- [The problem]
How many of the lines below include the word "private"? Only the number should be given.
[[ Extracted information open ]]
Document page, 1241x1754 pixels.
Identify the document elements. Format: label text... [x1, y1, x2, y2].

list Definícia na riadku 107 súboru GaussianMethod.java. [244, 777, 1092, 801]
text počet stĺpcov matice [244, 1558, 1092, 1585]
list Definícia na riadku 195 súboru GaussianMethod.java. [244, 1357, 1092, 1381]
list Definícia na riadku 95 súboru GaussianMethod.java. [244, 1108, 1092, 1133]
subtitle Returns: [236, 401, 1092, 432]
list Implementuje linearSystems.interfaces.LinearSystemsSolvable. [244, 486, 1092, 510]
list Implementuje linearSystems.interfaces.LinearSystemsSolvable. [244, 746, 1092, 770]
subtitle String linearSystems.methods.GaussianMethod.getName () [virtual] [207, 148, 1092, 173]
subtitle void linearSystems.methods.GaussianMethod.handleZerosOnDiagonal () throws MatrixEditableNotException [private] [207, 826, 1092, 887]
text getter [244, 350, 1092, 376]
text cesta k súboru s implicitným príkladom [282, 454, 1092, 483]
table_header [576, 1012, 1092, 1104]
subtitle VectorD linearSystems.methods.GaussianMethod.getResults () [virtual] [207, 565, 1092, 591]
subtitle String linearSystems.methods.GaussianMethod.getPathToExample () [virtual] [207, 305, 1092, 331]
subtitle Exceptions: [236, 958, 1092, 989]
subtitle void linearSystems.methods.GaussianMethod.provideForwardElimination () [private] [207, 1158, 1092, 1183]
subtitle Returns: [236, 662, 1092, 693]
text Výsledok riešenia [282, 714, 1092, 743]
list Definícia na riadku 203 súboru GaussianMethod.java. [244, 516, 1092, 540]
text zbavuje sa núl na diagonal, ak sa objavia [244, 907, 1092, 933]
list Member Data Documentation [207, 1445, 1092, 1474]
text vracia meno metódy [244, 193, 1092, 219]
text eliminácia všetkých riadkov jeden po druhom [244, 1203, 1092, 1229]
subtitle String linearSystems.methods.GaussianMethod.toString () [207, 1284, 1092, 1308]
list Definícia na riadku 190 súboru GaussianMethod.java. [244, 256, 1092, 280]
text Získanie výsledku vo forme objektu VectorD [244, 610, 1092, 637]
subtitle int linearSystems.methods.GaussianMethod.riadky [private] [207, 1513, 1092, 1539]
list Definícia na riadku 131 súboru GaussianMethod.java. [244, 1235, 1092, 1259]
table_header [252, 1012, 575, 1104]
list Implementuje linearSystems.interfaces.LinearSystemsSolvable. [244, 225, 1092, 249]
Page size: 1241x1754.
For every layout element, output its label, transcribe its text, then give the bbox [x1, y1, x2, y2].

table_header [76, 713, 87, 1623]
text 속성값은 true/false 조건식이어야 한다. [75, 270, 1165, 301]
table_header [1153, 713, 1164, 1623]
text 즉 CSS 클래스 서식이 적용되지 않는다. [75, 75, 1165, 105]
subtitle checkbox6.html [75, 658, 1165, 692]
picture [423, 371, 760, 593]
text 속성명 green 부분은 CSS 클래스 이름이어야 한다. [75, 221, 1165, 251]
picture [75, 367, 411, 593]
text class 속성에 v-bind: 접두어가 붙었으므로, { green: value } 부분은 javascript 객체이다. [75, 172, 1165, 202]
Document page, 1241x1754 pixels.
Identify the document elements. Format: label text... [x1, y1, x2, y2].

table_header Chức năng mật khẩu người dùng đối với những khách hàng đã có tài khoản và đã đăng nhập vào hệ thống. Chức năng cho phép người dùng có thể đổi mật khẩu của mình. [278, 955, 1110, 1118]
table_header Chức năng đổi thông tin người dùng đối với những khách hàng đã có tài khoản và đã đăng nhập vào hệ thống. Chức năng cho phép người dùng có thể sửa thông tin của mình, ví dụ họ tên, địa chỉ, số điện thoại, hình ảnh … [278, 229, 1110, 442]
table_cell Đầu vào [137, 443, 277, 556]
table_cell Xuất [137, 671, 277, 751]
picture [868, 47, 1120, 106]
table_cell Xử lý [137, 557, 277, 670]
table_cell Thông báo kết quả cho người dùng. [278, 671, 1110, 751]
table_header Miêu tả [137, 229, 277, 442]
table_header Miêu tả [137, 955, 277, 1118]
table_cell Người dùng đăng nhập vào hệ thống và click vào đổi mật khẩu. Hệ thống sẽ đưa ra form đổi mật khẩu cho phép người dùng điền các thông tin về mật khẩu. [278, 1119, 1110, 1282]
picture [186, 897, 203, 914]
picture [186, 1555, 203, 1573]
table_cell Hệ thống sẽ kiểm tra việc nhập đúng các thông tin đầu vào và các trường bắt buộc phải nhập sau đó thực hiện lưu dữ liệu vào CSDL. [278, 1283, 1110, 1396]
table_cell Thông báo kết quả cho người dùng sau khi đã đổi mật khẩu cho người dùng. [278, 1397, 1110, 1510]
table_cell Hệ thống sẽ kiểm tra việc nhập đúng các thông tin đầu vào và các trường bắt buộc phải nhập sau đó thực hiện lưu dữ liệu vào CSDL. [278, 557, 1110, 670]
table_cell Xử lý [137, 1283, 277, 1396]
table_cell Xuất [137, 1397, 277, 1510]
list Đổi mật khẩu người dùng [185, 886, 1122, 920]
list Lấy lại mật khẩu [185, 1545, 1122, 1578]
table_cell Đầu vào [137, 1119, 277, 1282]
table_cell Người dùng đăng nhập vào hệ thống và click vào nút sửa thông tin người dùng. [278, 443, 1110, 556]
[[ Extracted information closed ]]
- [Task response]
3